Text of a letter from a kid from Eromanga to Mum and Dad. (For Those of you not in the know, Eromanga is a small town, west of Quilpie in the far south west of Queensland ) 

Dear Mum & Dad,

I am well. Hope youse are too. Tell me big brothers Doug and Phil that the Army is better than workin' on the farm - tell them to get in bloody quick smart before the jobs are all gone! I wuz a bit slow in settling down at first, because ya don't hafta get outta bed until 6am. But I like sleeping in now, cuz all ya gotta do before brekky is make ya bed and shine ya boots and clean ya uniform. No bloody cows to milk, no calves to feed, no feed to stack - nothin'!! Ya haz gotta shower though, but its not so bad, coz there's lotsa hot water and even a light to see what ya doing! 
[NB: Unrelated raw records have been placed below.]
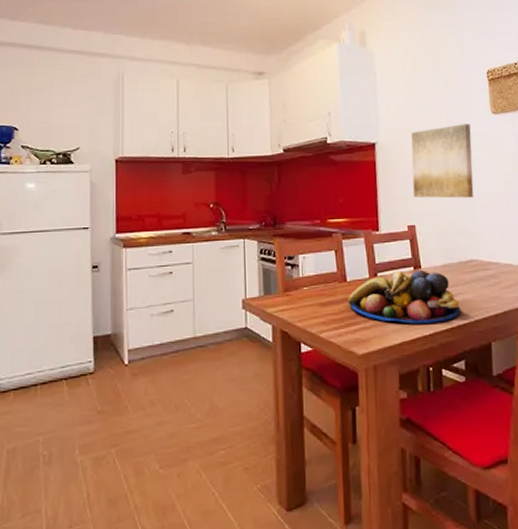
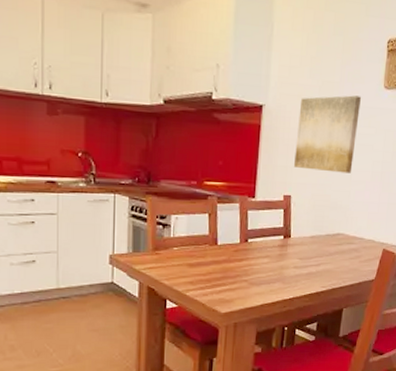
fruit bowl: present [347,269,461,324] -> none [216,238,321,289]

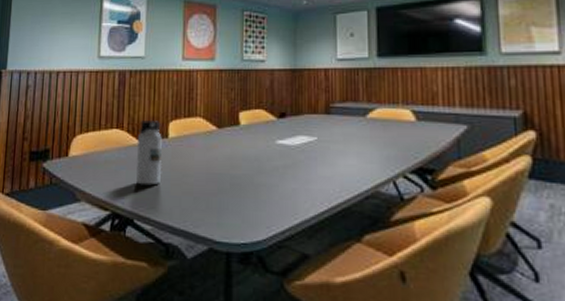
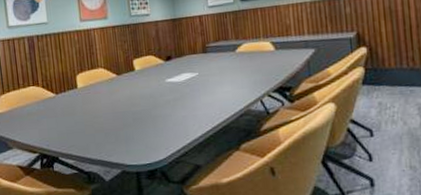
water bottle: present [136,119,162,186] -> none [51,74,77,129]

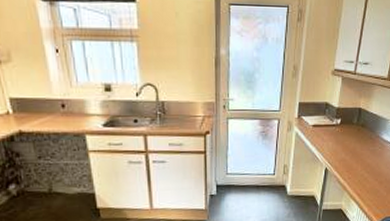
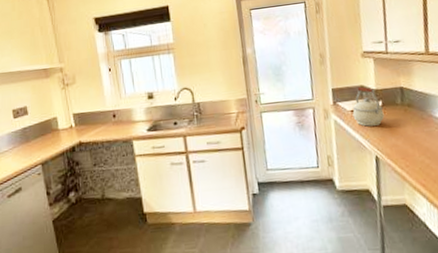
kettle: none [313,103,341,141] -> present [352,86,385,127]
At brekky ya get cereal, fruit and eggs but there's no kangaroo steaks or possum stew like wot Mum makes. You don't get fed again until noon and by that time all the city boys are buggered because we've been on a 'route march' - geez its only just like walking to the windmill in the back paddock!!

This one will kill me brothers Doug and Phil with laughter. I keep getting medals for shootin' - dunno why. The bullseye is as big as a bloody possum's bum and it don't move and it's not firing back at ya like the Johnsons did when our big scrubber bull got into their prize cows before the Ekka last year! All ya gotta do is make yourself comfortable and hit the target - it's a piece of ****!! You don't even load your own cartridges, they comes in little boxes, and ya don't have to steady yourself against the rollbar of the roo shooting truck when you reload!
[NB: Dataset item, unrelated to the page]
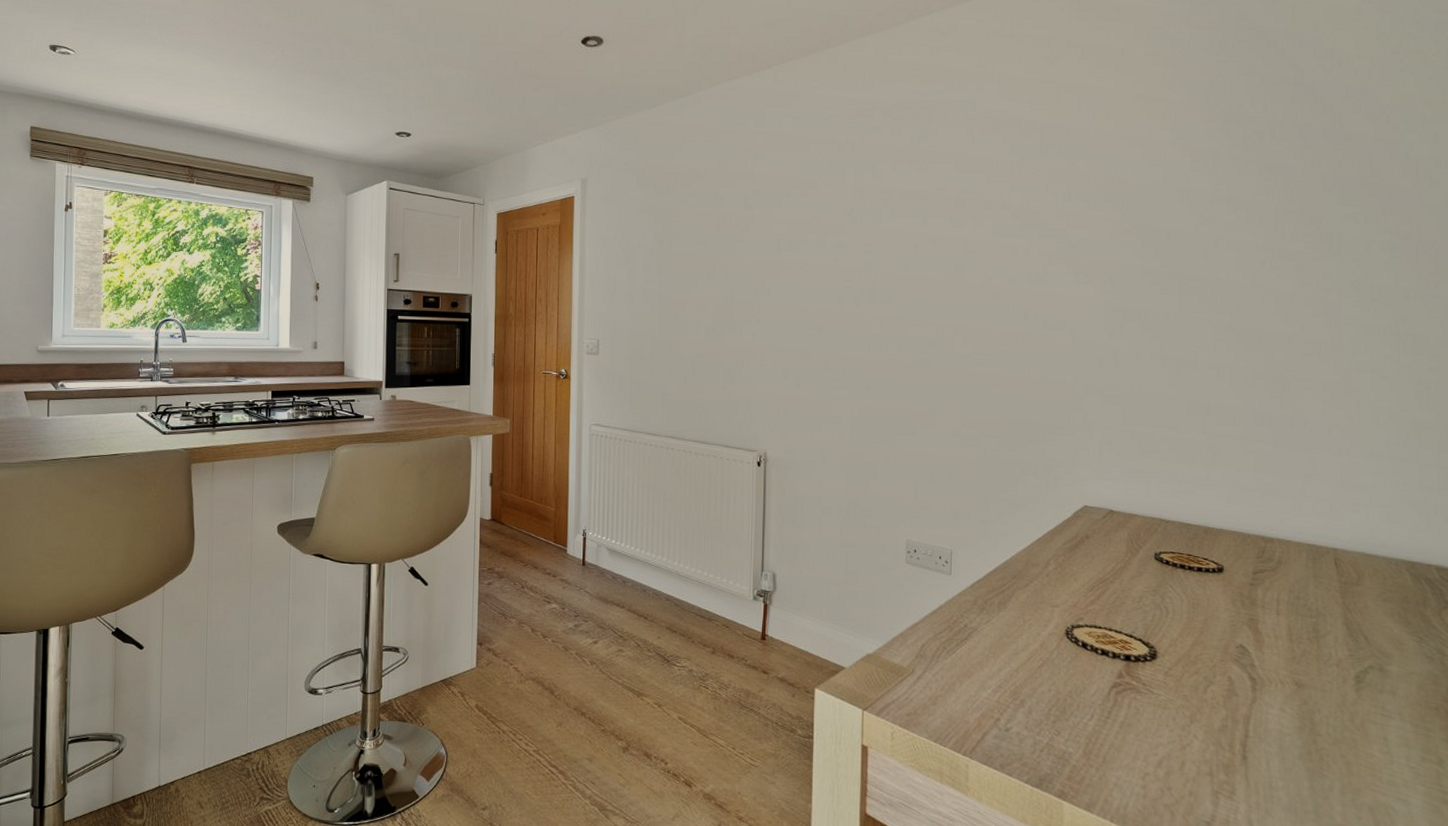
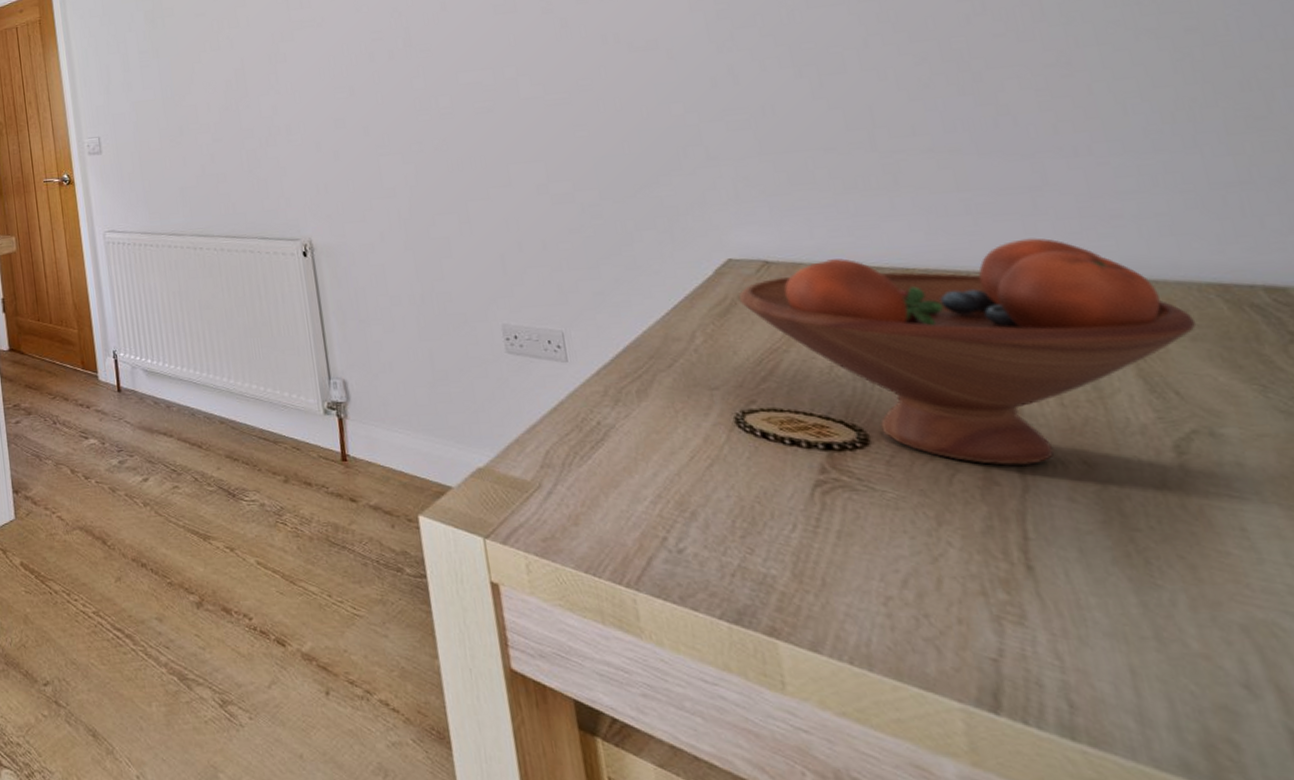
fruit bowl: none [1086,513,1389,682] -> present [738,238,1197,466]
Sometimes ya gotta wrestle with the city boys and I gotta be real careful coz they break easy - it's not like fighting with Doug and Phil and Jack and Boori and Steve and Muzza all at once like we do at home after the muster.
Turns out I'm not a bad boxer either and it looks like I'm the best the platoon's got, and I've only been beaten by this one bloke from the Engineers - he's 6 foot 5 and 15 stone and three pick handles across the shoulders and as ya know I'm only 5 foot 7 and eight stone wringin' wet, but I fought him till the other blokes carried me off to the boozer.

I can't complain about the Army - tell the boys to get in quick before word gets around how bloody good it is.

Your loving daughter,

Sheila


----------



## aultymer (Jun 20, 2006)

Many thanks for that - I have been looking for a copy ever since my son married an Aussie gurl.


----------



## 100127 (Jul 20, 2006)

THat was funny :lol: :lol: Even funnier when I read the last two lines.. :lol: :lol:


----------